A night-shift counselor at the mental health center answers the receptionist’s page. Picture what he sees. Standing in the linoleum-tiled corridor, under the fluorescent lights, is a buzzed-up teenage boy, the cowlick of his hair sticking up, his glasses thick as jelly, undersized and twisty in his body, with a face half-cocked in a protective sneer. Ricky must look like he’s mocking when he says, “I’m here for help.” Behind him, through the plate-glass doors, the counselor can see a rusted-up pickup with two more boys inside, the windows down, the headlights cutting recklessly through the dark, country music coming out loud. This is somebody’s idea of a joyride.

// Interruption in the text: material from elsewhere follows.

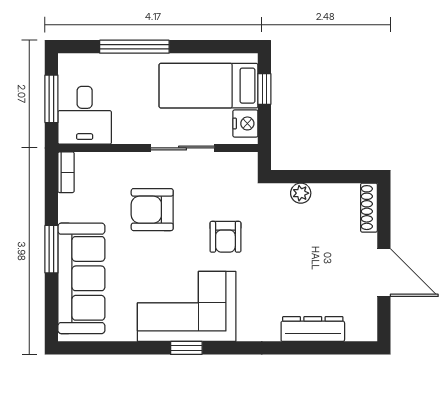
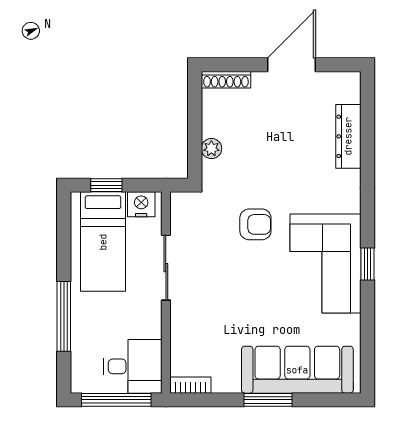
window: (51, 99) -> (116, 400), width x1.44
armchair: (152, 210) -> (228, 298), removed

The teenagers’ pranking. It’s sick what these boys think is funny. The counselor boots Ricky out of there faster than the time it took Ricky to say those words.
When these boys have grown into men, one of them will testify at Ricky’s trial. Ricky was serious that night, he’ll say. Ricky wanted help.
But the prosecutor, assistant district attorney Wayne Frey, will point out that the friend’s word is hardly good—he’s a convicted pedophile himself, convicted by Frey. “So what was this y’all were having?” Frey will sneer. “Just a little molesting society here or what?”
At eighteen, in the cab of the truck, Ricky’s not talking about Oscar anymore. The same way no one’s talking about Bessie’s alcoholism or Alcide’s silence. But something’s wormed its way inside of him. Something’s lying in wait.
Fourteen
New Jersey, 1990–1994
A lonely child, I grow into a lonely teen. The summer before I enter seventh grade, we again rent a house on Nantucket, and there ticks infested with Lyme disease bite me and my sisters—but we don’t know it yet. Nicola and Elize both develop chest infections that summer, and the antibiotics they’re given wipe out the Lyme, before it’s even discovered. I am healthy all that summer, in love with long walks around the center of town, holding a book in front of me to read while I walk. I spend hours curled in the back booth of the ice cream and coffee shop, watching the Irish boys who work there. Trying out the idea of having crushes on them.
Only when we’re back in the gray Victorian house and school has started does it become clear something’s wrong. I’ve been playing sports for a few years now, joining Nicola on the town basketball team, binding my hair back for soccer. Nicola’s a natural, but I’ve never been the fastest on the team, that’s never been my kind of energy. Now when I try to run my knees fold in on themselves, as if to force my body to conserve what little energy I do have. I am tired and my body aches from a place deep within. Lying in my bed each night in the yellow light of the doll lamp, I am alone but feel my grandfather’s hands crawl over me. So it seems right that my body hurts. There’s no way to escape the memories, not when they’re coming from inside me.
The sleep I tumble into is deep and unrelenting. When my mother comes to wake me for school I turn my mouth to breathe in the starchy cotton of the pillow. I fight not to wake up, to hold on to the darkness. I miss a day, then a week, then a month. Test after test for mono comes back negative, to my relief—in school, the kids call that the “kissing disease,” and I know I haven’t kissed anyone, except the times I don’t want to think about—but I’m not curious about what’s causing my sleeping. I want only to rest.
Eventually my parents find a specialist and, in a rare move, take me to see him together. The doctor’s face is stern over his white coat, his hand cold as it grips my calf and bends and unbends my knee. He peers at my kneecap, then prods it, then prods my hip. He gestures to my parents to step outside the room with him.